Soon, many trees had names (who knew so much of that scenery actually had names). I've always thought the natural world was a pretty, and pretty amazing place, but familiarity had bred contempt in me.
All has now changed. I wander through the centre of Manchester seeing, not weeds, but Garlic Mustard (edible and smells brilliant when crushed), Hairy Bittercress (also edible, with stunning little tiny white flowers) and Primroses (just outside Victoria Station, edible, beautiful but probably planted as apparently rare in the wild). My dog walk has become a wonderful potential larder (found my first St Georges mushrooms on Monday) though I've not yet had the bottle to eat anything yet, excepting a pignut that I was 100% confident about identifying. The wealth of resources in my immediate environment astounds me, and my immediate environment is hardly pristine wilderness. I regularly find the 'golf ball fungus', a sadly inedible but common fungus, with the drag-reducing dimpled skin, and some even have markings that look very much like they read 'Dunlop' and 'Slazenger'. The ground is littered with, well, litter, and peering through the locally widespread 'Satan's Baubles' I often spot many 'Tin can air-rifle target' fruits, again inedible.
The point is, if you are visiting this site, wondering if this bushcraft stuff is worth the bother, trust me. It is. You will be astounded at the breadth and depth of the new world that meets your eyes, even on your first day out after learning one new thing about it. It doesn't have to be about living like a viking 24/7, whittling a Breville with an axe or travelling to far flung parts of the world with strange looking letters in the placenames, it will utterly transform the very world you already know. Take my advice, fling open the door to wonder and amazement and enrich your life with a little more knowledge about the world in which you will spend most of it.

________________________________________

> _DIRECTIONS_: Write out the bushcraft passage from "Soon, many trees" to "contempt in me.", swapping "trees" for "plants". The material here has no connection to the bushcraft passage.

> _COLLECTED MATERIAL_:

________________________________________

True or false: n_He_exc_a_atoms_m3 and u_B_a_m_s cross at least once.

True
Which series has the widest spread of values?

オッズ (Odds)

________________________________________

> _SOLUTION FOR THIS PROBLEM_:
Soon, many plants had names (who knew so much of that scenery actually had names). I've always thought the natural world was a pretty, and pretty amazing place, but familiarity had bred contempt in me.